21. EFFECT OF TERMINATION
21.1 Termination of this Agreement howsoever arising shall be without prejudice to the rights and duties of any Party accrued prior to termination. Except as may be otherwise provided in this Clause 21, the Clauses in this Agreement which expressly have effect after or notwithstanding termination (including without limitation Clauses 1, 2.10, 2.11, 2.13, 4, 8, 9, 10, 11, 12, 13, 14, 15, 16, 17, 18, 19, 20, 21, 22, 23, 24, 25, 26, 27, 28, 29 and 30) shall continue to be enforceable notwithstanding termination.
21.2 Upon termination prior to the end of the Programme, PTC shall return all funding received from the Trust under this Agreement which is unspent at the date of termination (after deduction of costs and non–cancellable commitments incurred prior to the date of termination).
21.3 On termination of this Agreement by the Trust in accordance with Clauses 20.2 or 20.5(b)(ii); PTC shall, so far as it is able to do so without violating legal requirements or breaching contractual obligations that existed prior to the event giving grounds for termination:
(a) for no consideration assign all of its rights in the Programme Intellectual Property to the Trust or a Third Party nominated by the Trust;
(b) for no consideration procure that any licences of Programme Intellectual Property granted to PTC shall be assigned to the Trust or a Third Party nominated by the Trust or sub–licensed to the Trust or a Third Party nominated by the Trust on a world–wide, perpetual basis.
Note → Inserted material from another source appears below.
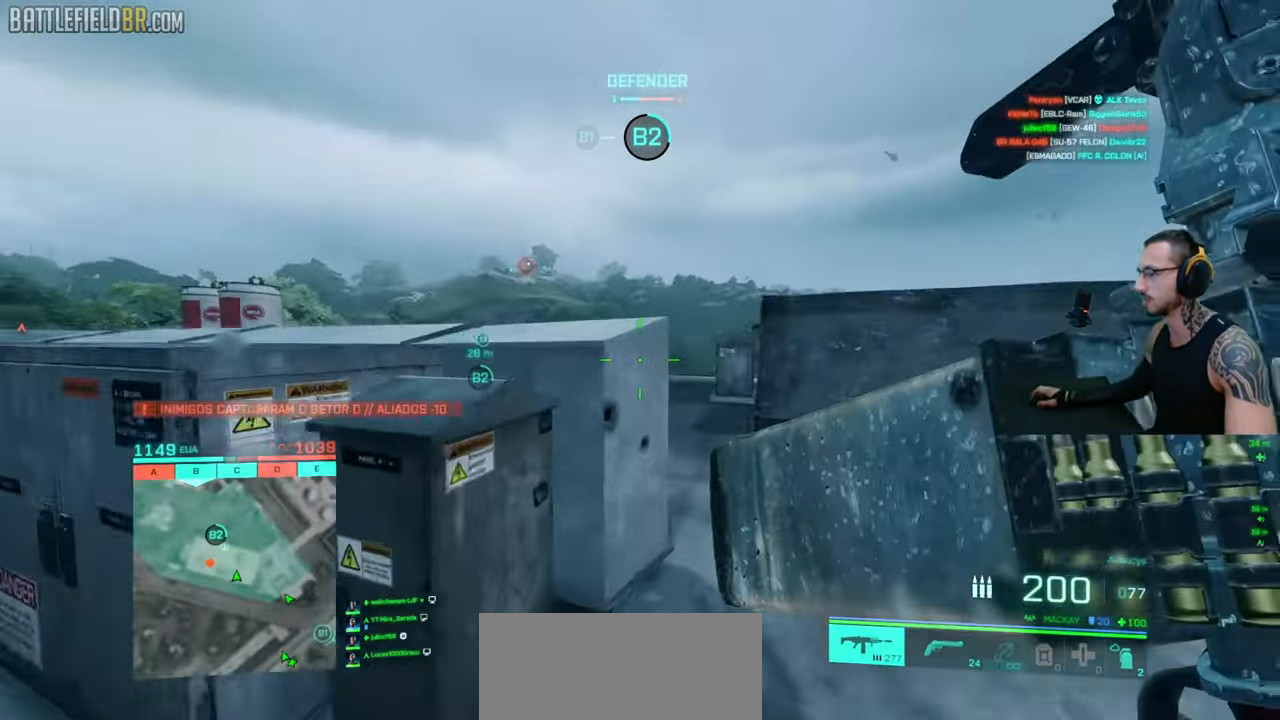
{"keys": ["d"], "mouse": [], "events": [[84, "ctrl", "down"], [134, "w", "up"], [217, "ctrl", "up"], [217, "shift", "up"]]}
Such sub-licenses shall be: (a) non–exclusive to complete the Programme and exclusive in relation to Development and Exploitation; and (b) free of charge and royalty free.
(c) upon request from the Trust and at no charge to the Trust, provide such assistance to the Trust as the Trust may reasonably require to assist in the assignment or sub–licensing of the rights in the Programme Intellectual Property or any licences pursuant to this Clause 21.3 and/or in the closure of the Programme;
(d) upon request from the Trust:
(i) grant to the Trust as requested by the Trust a world–wide, royalty free, perpetual, non–exclusive licence to use any and all of the PTC Background Intellectual Property owned or sub-licensable by PTC or any member of the PTC Group and required for further research in accordance with the Programme and/or Development and Exploitation of Programme Intellectual Property; and
(ii) discuss in good faith a worldwide, non–exclusive licence to use any and all of the PTC Background Intellectual Property owned or sub-licensable by PTC or any member of the PTC Group for additional research, Development and Exploitation;
(e) provide to the Trust with all laboratory notebooks and other records relating to the Programme Intellectual Property and the Programme Books and Records;
(f) as requested by the Trust, carry out a hand over of the Programme to the Trust or wind down the Programme for a reasonable period of time, such period not to exceed [**] months following termination; and
(g) return all equipment acquired by PTC using the Trust Award.
21.4 On termination of this Agreement by the Trust in accordance with Clauses 20.3, 20.4, 20.5(a), or 20.5(b)(i), PTC shall meet with Trust to in good faith to address mitigation of any harm to Trust resulting from PTC’s actions giving rise to the termination right, and any failure to reach an agreement on such resolution within [**] days may be referred in the Trust’s sole discretion to the dispute resolution and arbitration procedures specified in Clause 19. For clarity, this Clause 21.4 shall not be interpreted to limit Trust’s ability to seek additional remedies available under this Agreement or otherwise at law with respect to the events giving rise to the applicable termination right.
21.5 On termination of this Agreement by PTC in accordance with Clause 20.2, notwithstanding any other provision of this Agreement, all of the Trust’s rights under Clauses 2, 3, 4, 5, 6, 7, 8, 9, 10, 11, 12, 13, 14 and 15, as well as any rights to receive payments pursuant to Schedule 6, shall be extinguished and of no further force and effect. For clarity, this Clause 21.5 shall not be interpreted to limit PTC’s ability to seek additional remedies available under this Agreement or otherwise at law with respect to the events giving rise to the applicable termination right.